The team of researchers will now continue working to hone the technique, trying to maximize its efficiency in various cell types and exploring any potential effects on the cells. They will also continue testing on different models of diseases to ultimately “provide a potential path for human therapeutic applications,” according to the press release.
Gene editing is still a relatively young and rapidly expanding field of study — CRISPR-Cas9 is based on a decade-old discovery, but was only used on humans for the first time in 2016. Then in 2017, the Broad Institute developed a new technique called base editing, which can make changes to a targeted DNA site without cutting the DNA.
Researchers at the Broad Institute and elsewhere hope CRISPR could one day target a wide range of “bad” genes — potentially helping humans avoid obesity, Alzheimer’s disease, genetic forms of deafness, and more.
However, as the technology has advanced, doctors, scientists, and bioethicists have also raised ethical questions.

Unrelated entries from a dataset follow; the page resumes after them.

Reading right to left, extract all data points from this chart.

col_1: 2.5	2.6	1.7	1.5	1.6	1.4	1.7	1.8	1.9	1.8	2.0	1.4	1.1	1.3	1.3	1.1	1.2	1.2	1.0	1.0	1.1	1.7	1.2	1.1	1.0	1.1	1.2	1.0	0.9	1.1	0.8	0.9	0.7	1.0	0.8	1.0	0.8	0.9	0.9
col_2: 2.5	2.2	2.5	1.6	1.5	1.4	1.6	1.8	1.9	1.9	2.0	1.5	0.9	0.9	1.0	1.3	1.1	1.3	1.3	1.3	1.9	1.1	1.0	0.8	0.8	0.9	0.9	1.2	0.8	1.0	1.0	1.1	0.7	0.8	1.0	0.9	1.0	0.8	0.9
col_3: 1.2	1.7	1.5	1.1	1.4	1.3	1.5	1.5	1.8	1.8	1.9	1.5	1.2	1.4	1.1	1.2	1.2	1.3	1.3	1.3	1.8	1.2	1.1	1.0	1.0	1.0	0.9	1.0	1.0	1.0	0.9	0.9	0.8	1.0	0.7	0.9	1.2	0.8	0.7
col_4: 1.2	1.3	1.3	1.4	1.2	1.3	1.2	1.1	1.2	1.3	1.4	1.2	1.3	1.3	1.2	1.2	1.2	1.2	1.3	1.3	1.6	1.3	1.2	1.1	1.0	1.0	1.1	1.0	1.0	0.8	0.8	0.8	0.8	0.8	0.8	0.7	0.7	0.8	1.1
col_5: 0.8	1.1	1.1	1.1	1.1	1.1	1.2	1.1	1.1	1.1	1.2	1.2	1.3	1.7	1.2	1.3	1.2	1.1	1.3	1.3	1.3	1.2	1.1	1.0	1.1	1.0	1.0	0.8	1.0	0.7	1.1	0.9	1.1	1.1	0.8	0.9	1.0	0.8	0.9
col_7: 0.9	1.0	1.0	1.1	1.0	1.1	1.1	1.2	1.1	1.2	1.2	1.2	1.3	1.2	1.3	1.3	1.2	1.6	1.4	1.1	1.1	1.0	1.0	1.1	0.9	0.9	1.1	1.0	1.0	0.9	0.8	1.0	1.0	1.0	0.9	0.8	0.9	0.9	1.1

Some fear it could open the door to human embryos being manipulated for nontherapeutic reasons, or that it could create unintended mutations and new diseases.
Just earlier this year in March, a group of researchers, including the scientist who pioneered and patented CRISPR technology, called for a global moratorium on human germline editing — changes made to inherited DNA that can be passed on to the next generation.
They listed ethical concerns, and pointed to Chinese scientist He Jiankui, who claimed to have made gene edits when creating two AIDS-resistant babies last year. He’s work, which could have unforeseen consequences, has been internationally condemned and called “abominable in nature” by Chinese authorities.